§ **Aim 1**
Reproduce the rows below word for word, beginning with the first row and ending after the line that contains "state / province: San José".

§ **Reading text**
-------

If there is such a thing as high petroculture, Shell is certainly part of that too in the Netherlands. Filmmakers, poets, prose writers… some of the Netherlands’ most famous artists have worked for or on Shell. Joris Ivens (1898-1989) and Bert Haanstra (1916-1997), arguably the country’s most renowned documentary filmmakers, made what was called Shell Films. Iven’s Oil for Aladdin’s Lamp (1941) only survives in a 1949 re-edit, a techno optimist display of products and gadgets which are oil-based; a World War II-propaganda effort which Ivens did not really care about, apparently.41

Haanstra, on the other hand, worked over a decade for Shell and he considered these years and the many films he worked on for the company as a crucial phase in his career. No wonder, the London based Shell Film Unit seemed to have unlimited resources, was explicitly not supposed to make promotional films, and guaranteed an audience of millions for these documentaries, as they were shown on ships, in prisons, canteens, and schools. In the Netherlands every year about a million people watched a Shell film. Brilliant displays of petroculture they were, not aimed at selling products directly, yet obviously showing the Shell logo and informing the audience, as in science films, about the history and wonders of petroleum or other Shell products these films project an image of progress, heroism and service. The Rival World, a 1955 full color film presenting insects in close-up as never before, is actually about how dangerous a pest they are and, thus, about the urgent need for insecticides. The Changing Earth (1953), The Search for Oil (1953), The Wildcat (1953) and The Oilfield (1954), a series about all stages of oil production, filmed in Indonesia, presents this enterprise as a mix of exploration, scientific rigor and determination. Dike Builders (1952) shows age-old techniques and hard manual labor, but is also about a new method of dike building with asphalt. Considering the eternal, nation-defining battle against water in the Netherlands it is also a clear example of banal nationalism – here as well reinforcing the idea that Shell is looking out for the Dutch.42

Shell knew who to hire to document its activities. When their Amsterdam Laboratory celebrated its fiftieth year Sybren Polet and Carel Blazer were asked to produce a coffee table book about the working methods of the lab. Photographer Blazer (1911-1980) had documented the labor struggles of the thirties and, as a resistance man, the misery of the war years. Sybren Polet (1924-2015) stands to this day as one of the foremost experimental writers in the Dutch language – a major literary award for that type of literature is named after him. In Verkenning in het onbekende (Exploration into the unknown, 1964) Polet would explicitly link his working methods with those of the scientists in the lab. Working at Shell’s is also about creativity, he emphasizes, often “the result of intuition; science comes later, when a phenomenon needs to be explained. Everybody in the business of creation, whether an artist or scientist, will admit frankly to the share of intuition.”43 Thanks to Polet Shell could add a certain je ne sais quoi avant-garde vibe to its image of service, progress and success. It should be clear to all: this firm was cutting edge.

-------

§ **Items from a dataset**

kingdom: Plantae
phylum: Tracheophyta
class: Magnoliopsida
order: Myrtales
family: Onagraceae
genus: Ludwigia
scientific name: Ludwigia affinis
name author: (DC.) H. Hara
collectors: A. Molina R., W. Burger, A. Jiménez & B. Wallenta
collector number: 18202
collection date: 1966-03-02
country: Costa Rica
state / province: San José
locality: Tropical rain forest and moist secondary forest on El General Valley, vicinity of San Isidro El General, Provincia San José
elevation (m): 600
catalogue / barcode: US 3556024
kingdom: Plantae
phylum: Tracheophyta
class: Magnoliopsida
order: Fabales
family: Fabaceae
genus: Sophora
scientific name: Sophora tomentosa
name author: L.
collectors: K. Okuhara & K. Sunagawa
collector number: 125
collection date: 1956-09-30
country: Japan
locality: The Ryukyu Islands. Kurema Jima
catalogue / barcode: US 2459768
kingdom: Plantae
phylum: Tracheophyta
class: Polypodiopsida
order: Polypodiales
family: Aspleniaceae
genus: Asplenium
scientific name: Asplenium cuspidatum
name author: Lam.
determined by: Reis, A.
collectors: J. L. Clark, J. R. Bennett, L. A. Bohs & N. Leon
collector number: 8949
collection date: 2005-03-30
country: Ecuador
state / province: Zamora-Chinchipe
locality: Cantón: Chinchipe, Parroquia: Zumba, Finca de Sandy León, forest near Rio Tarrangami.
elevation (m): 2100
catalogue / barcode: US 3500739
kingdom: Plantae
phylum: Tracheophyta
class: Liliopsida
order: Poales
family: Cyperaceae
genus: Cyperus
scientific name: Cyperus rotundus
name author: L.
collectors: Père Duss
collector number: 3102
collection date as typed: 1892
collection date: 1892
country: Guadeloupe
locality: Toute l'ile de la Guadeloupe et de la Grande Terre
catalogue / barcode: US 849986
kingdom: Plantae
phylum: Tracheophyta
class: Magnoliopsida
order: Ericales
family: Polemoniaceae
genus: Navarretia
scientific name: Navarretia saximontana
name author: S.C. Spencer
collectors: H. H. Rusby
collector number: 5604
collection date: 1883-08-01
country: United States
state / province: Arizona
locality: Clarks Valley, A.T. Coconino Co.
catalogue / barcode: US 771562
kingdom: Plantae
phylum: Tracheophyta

-------

§ **Aim 2**
According to the text on Shell and Dutch culture, about how many people in the Netherlands watched a Shell film every year?

§ **Final answer 1**
kingdom: Plantae
phylum: Tracheophyta
class: Magnoliopsida
order: Myrtales
family: Onagraceae
genus: Ludwigia
scientific name: Ludwigia affinis
name author: (DC.) H. Hara
collectors: A. Molina R., W. Burger, A. Jiménez & B. Wallenta
collector number: 18202
collection date: 1966-03-02
country: Costa Rica
state / province: San José

§ **Final answer 2**
About a million people.